Douglas A. McIntyre is the co-founder, chief executive officer and editor in chief of 24/7 Wall St. and 24/7 Tempo. He has held these jobs since 2006.

McIntyre has written thousands of articles for 24/7 Wall St. He is an expert on corporate finance, the automotive industry, media companies and international finance. He has edited articles on national demographics, sports, personal income and travel.

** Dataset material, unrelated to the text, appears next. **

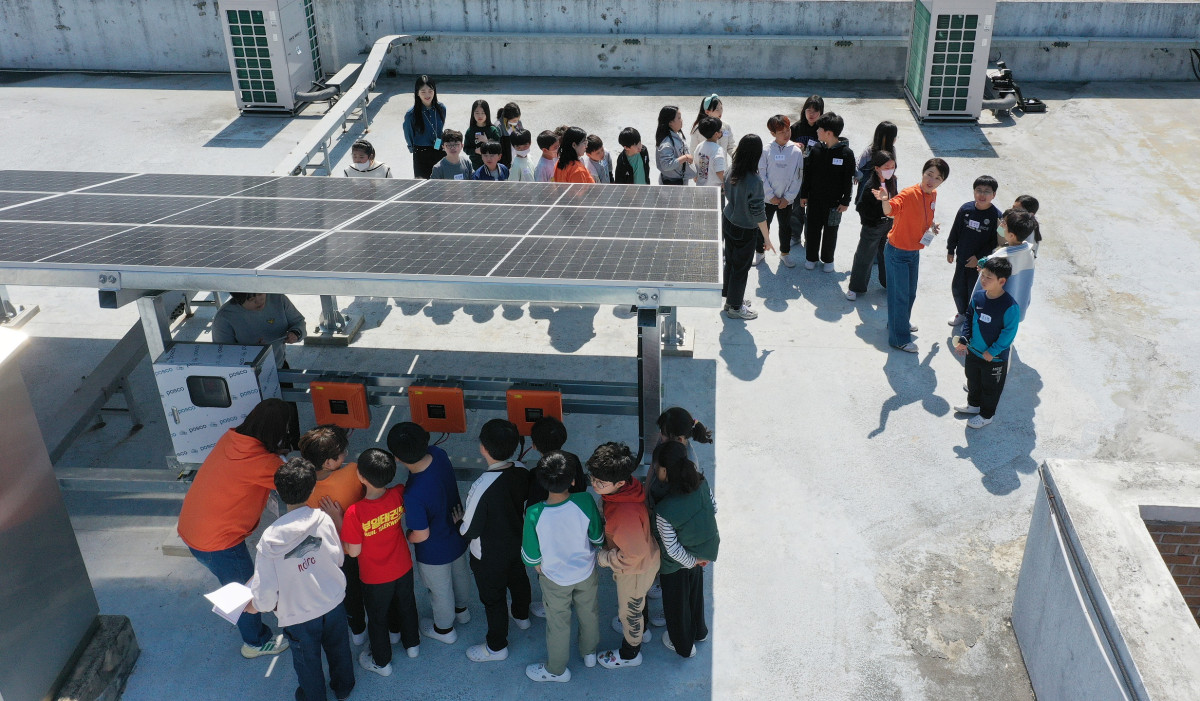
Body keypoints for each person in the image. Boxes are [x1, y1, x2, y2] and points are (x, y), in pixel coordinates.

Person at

His work has been quoted or mentioned in The New York Times, The Wall Street Journal, Los Angeles Times, The Washington Post, NBC News, Time, The New Yorker, HuffPost USA Today, Business Insider, Yahoo, AOL, MarketWatch, The Atlantic, Bloomberg, New York Post, Chicago Tribune, Forbes, The Guardian and many other major publications. McIntyre has been a guest on CNBC, the BBC and television and radio stations across the country.

A magna cum laude graduate of Harvard College, McIntyre also was president of The Harvard Advocate. Founded in 1866, the Advocate is the oldest college publication in the United States.

TheStreet.com, Comps.com and Edgar Online are some of the public companies for which McIntyre served on the board of directors. He was a Vicinity Corporation board member when the company was sold to Microsoft in 2002. He served on the audit committees of some of these companies.

McIntyre has been the CEO of FutureSource, a provider of trading terminals and news to commodities and futures traders. He was president of Switchboard, the online phone directory company. He served as chairman and CEO of On2 Technologies, the video compression company that provided video compression software for Adobe’s Flash. Google bought On2 in 2009.